The forecasts by the Remain campaign about the economic effects of a vote to Leave the EU were particularly stark. Helpfully, for anyone attempting to judge the accuracy of these predictions, they were also strikingly precise. Remain campaigners presented them as concrete forecasts, instead of broad estimates based on contentious assumptions.
A Treasury study – no doubt influenced by Osborne – claimed a Leave vote would plunge the economy into an immediate recession, and lead to an increase in unemployment of half a million.
In fact, employment has risen by 400,000 to a record high. There was, of course, no recession – and we are currently experiencing sold economic growth of just under 2%.
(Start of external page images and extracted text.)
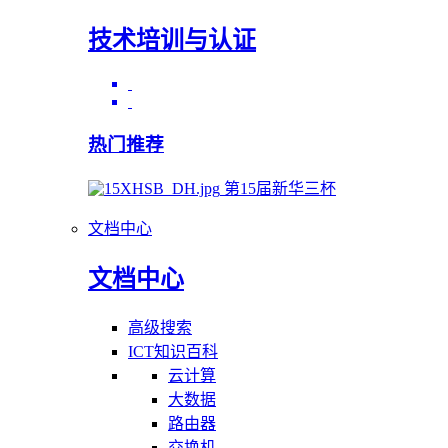
技术培训与认证
热门推荐
第15届新华三杯
文档中心
文档中心
高级搜索
ICT知识百科
云计算
大数据
路由器
交换机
A few days before the Referendum, Osborne ramped up the rhetoric and promised an ‘Emergency Budget’ if there was a vote to Leave. He threatened he would need to impose tax increases and spending cuts. Thankfully Leave won, David Cameron resigned, Theresa May took over the leadership of the Conservative Party and promptly sacked Osborne. So he was not in office to implement his ridiculous and unnecessary plan after the Referendum. While the Treasury, led by the Chancellor, Philip Hammond, has continued to enforce fiscal discipline, there has been no need for an emergency squeeze on Government budgets, because Osborne’s predicted recession never happened.
Remainer scaremongering on Scotland has also been proved wrong. David Cameron frequently talked of the risk of Brexit potentially causing the actual break-up of the UK. For this reason alone, many patriotic Britons reluctantly voted Remain.
But Brexit has actually coincided with a dramatic fall in support for Scottish independence – 32% according to the latest opinion poll. Despite First Minister Nicola Sturgeon’s bluster about Scotland being “dragged out of Europe against its will”, the majority of Scots seem happy with the current constitutional situation. Sturgeon has now been forced to row back from her attempt to hold a second independence Referendum.
This unexpected decline in support for Scottish independence may be, in part, due to the popularity of the Unionist Conservative leader in Scotland, Ruth Davidson. It may also be caused by the plainly inconsistent position of nationalists, who want to take control of powers from Westminster, only to give them back to Brussels. Sturgeon’s Scottish National Party is committed to trying to block Brexit, and their MPs even voted against triggering Article 50 in the House of Commons.
Many other infamous predictions from the Remain campaign have also been proved false.
France did not pull out of the Le Toucquet Agreement, causing migrant camps to appear in Kent, as predicted by David Cameron. In fact, the Agreement has just been extended – although more needs to be done to ensure there is enough manpower at the border in Calais, given the extra financial contributions from Britain.
World War Three did not occur.
The peace settlement in Northern Ireland has not collapsed, although preventing a hard border between Ireland and Northern Ireland is, of course, a key aim of the negotiations.
The Remain campaign made outlandish claims about the economy, Scottish independence and the border with France, in an unsuccessful attempt to scare Britons away from voting to Leave. Over 18 months on, it is clear that they were wrong – and Brexiteers can look back with confidence at their vote to Get Britain Out of the EU.